Я повела Далгату наверх, за холм, который скрылся из виду, и мы помчались так тихо и так быстро, как только могли, и добрались до деревни меньше чем за час.

Это была прелестная маленькая деревушка, одна из тех, что можно найти в высокогорных районах мира, где лето столь же сладкое, сколь и короткое, а овцы, козы и сыр от них обоих используются в качестве денег.

Деревню окружали стены из сосновых бревен. Дома были каменные, а крыши — соломенные.

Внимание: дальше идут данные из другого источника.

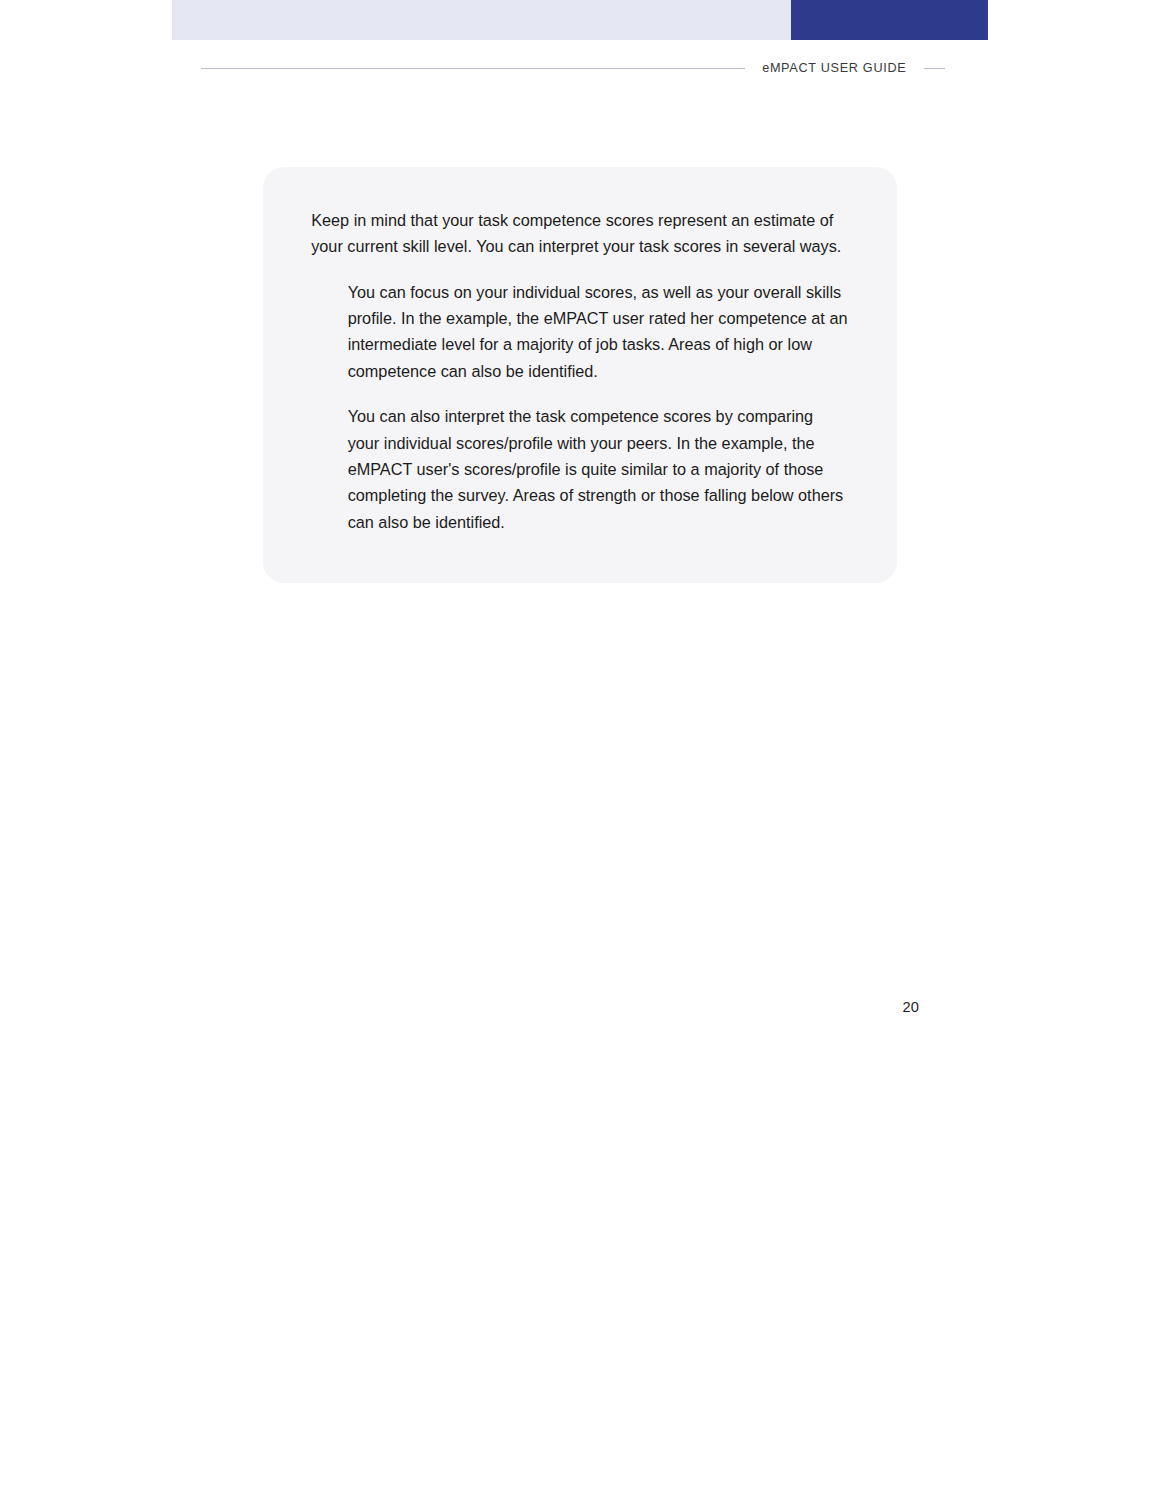eMPACT USER GUIDE
Keep in mind that your task competence scores represent an estimate of your current skill level. You can interpret your task scores in several ways.
You can focus on your individual scores, as well as your overall skills profile. In the example, the eMPACT user rated her competence at an intermediate level for a majority of job tasks. Areas of high or low competence can also be identified.
You can also interpret the task competence scores by comparing your individual scores/profile with your peers. In the example, the eMPACT user's scores/profile is quite similar to a majority of those completing the survey. Areas of strength or those falling below others can also be identified.
20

Здесь поклонялись Харосу, так как он часто бывает в местах, предназначенных для копыт, и я видела его башню с оленьими рогами и железным колоколом. Это была самая высокая точка в деревне, и, если бы здесь были выставлены дозорные, они находились бы на башне.

Может быть, кусачие уже испоганили это место?

Ворота были закрыты.

И я не увидела ни мертвых, ни дыма.

Мы слегка отошли от дороги и понаблюдали за башней, вершина которой была открыта.

Я никого не увидела возле колокола.

Если бы там был хоть какой-то наблюдатель, нас бы уже заметили, но я решила, что его там нет.

Я услышала мужской смех.

Затем я услышала игру на скрипке и пение женщины.

— Они все еще здесь, — сказала я Далгате. — Им нужно сказать, кто приближается.

Мы уже собирались пройти прямо к главным воротам, когда на ближайшем поле я увидела двух испантийских дам моих лет или чуть меньше, которые собирали полевые цветы, но с таким мрачным видом, что я подумала, что это для мертвых.

Зачем кому-то собирать цветы? Был ли сейчас какой-нибудь праздник?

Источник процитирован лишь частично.